Portland NBC affiliate KGW has chosen to highlight the concerns of a downtown hotel manager who says a new bike lane is hurting their business and is a danger to their customers and staff.
Here’s the opening salvo from KGW reporter Mike Benner:
“It’s no secret that downtown Portland is still trying to come back from the pandemic and all of that civil unrest back in 2020. But there are business leaders who believe this new guarded bike lane is not helping the cause one bit.”
The “guarded” lane is the new parking-protected bike lane on SW Broadway the Portland Bureau of Transportation completed this past fall. This project was the final phase of a 13-year project to update Broadway and create a safer space for bicycle users on this crucial downtown main street. Prior to the creation of this wide, curbside lane, bicycle riders were forced to ride in a door-zone lane with just a few feet of space between people driving and people swinging open their doors. The bike lane was a relic that was long overdue for an update.
But to KGW and the general manager of The Heathman (who was the only non-PBOT source in the story), none of that matters. The only thing that matters is how some hotel guests and a few hotel staff must now deal with a bit more traffic in order to access this business. The story centers the stress felt by the hotel manager for about two months, but not one word is shared about the mortal fear and daily stress posed to bicycle riders for decades before these changes were made.

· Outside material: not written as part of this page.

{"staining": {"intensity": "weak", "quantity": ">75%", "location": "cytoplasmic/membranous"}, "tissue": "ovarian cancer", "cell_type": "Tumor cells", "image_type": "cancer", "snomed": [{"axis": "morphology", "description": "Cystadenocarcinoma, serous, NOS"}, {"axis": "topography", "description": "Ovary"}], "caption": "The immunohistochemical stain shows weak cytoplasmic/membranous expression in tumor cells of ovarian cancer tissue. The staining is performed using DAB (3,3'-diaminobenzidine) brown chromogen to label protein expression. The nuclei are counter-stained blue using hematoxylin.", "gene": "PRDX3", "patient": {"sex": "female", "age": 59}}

Both the KGW reporter and the hotel manager spoke of “close calls” between people getting out of their cars and bicycle riders using the lane. At one point the hotel manager said, “We had an incident where a guest door got hit by a bicyclist.” That is a very odd way of describing what was most likely an illegal act by the car user as defined in ORS 811.490 which states that drivers or passengers must not open their doors, “until it is reasonably safe to do so and it can be done without interference with the movement of traffic.” Why on earth would a bike rider purposely hit a car’s door and risk injury?
None of that matters in this story because it’s sole purpose is to center the feelings of one business owner and portray the bike lane (and by association, the people who use it) as the antagonist and troublemaker.
Toward the end of the segment, we see a perfect example of how these type of stories tend to over-inflate an idea simply to establish a false narrative that local TV news viewers can sink teeth into.
As the KGW camera ran, the reporter narrated a scene where two people pedaled bicycles slowly and calmly in the bike lane. As they approach someone on foot, the person crossed in front of the bike riders and easily stepped onto the curb. It was a totally normal and sane interaction that happens hundreds of times in our city every single day. But to the KGW reporter, it was a nefarious act by the menacing cyclists in a dangerous bike lane. PBOT’s goals to encourage more cycling, the reporter said in an ominous tone, “Won’t come without hiccups as we saw while shooting video near the Benson Hotel. Close Calls like this one are what bothered [the hotel manager].”
Thankfully, even though KGW didn’t bother to represent a bicycle rider’s point-of-view, they did give a PBOT spokesperson an opportunity to defend the bike lane. Interim Communications Director Hannah Schafer did an admirable job given the circumstances (I can relate to being involved in stories like this where the framing is stacked against you and story editors won’t let your words change the narrative they desire).
This is just the latest example of a lopsided local news story that centers the experience of business owners and drivers over everyone else. Late last month, a Portland Tribune story focused on changes to the lanes on SW Capitol Highway through Hillsdale with a similar framing. The article presented the new bus priority lanes as a problem that was hurting businesses and limiting access for drivers — but it never mentioned how bus users benefit and included no sources who used the bus.
The SW Broadway story ends with a warning that the manager at The Heathman plans to install security cameras to “keep an eye on what she says has become a hazard.”
Hopefully she makes good on that threat. Judging from what I’ve seen in front of the hotel (above), PBOT Parking Enforcement officers could use all the help they can get.
And hopefully, our city’s media and business leaders will move past this tired and false narrative that bike lanes and bike riders are the source of their problems and realize these projects are not perfect because managing streets for a variety of uses (instead of just cars and drivers) is an inherently messy task that requires everyone to compromise, mitigate risk, and muddle through — something bicycle riders have been forced to do out of necessity and yet never this this kind of media attention until one of them is killed while doing so.